Which lines in the items below contain the word "chart"? Extract each of those lines in full.
****
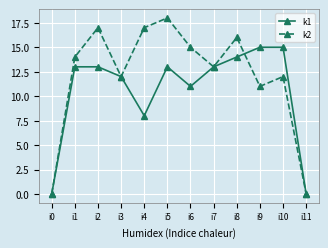

Does the chart have visible grid lines?

Yes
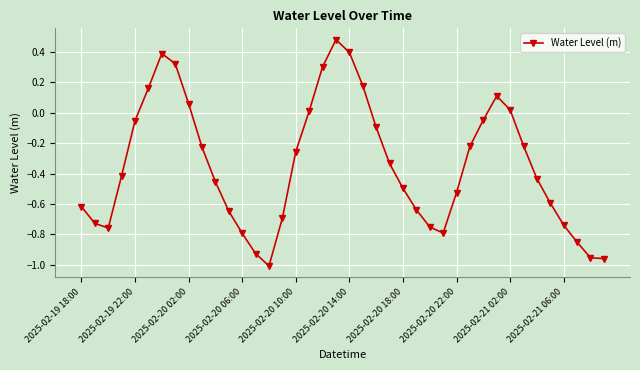

What is the value of the 7th point from the left?

0.4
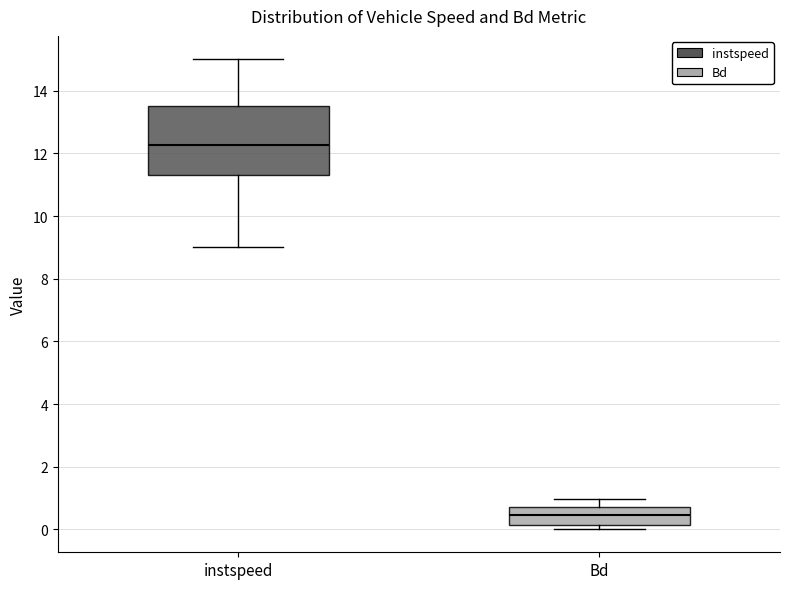

Where does the upper whisker of the box for instspeed end on the y-axis? The values are not printed on the chart, so give them approximately, as read against the axis.

15.0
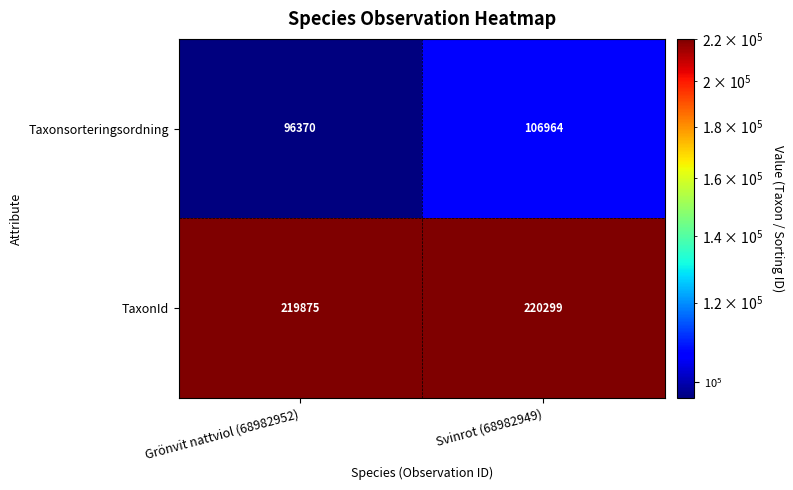

What is the difference between the maximum and minimum values in the TaxonId series?

424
****
Answer for this exercise:
Does the chart have visible grid lines?
Where does the upper whisker of the box for instspeed end on the y-axis? The values are not printed on the chart, so give them approximately, as read against the axis.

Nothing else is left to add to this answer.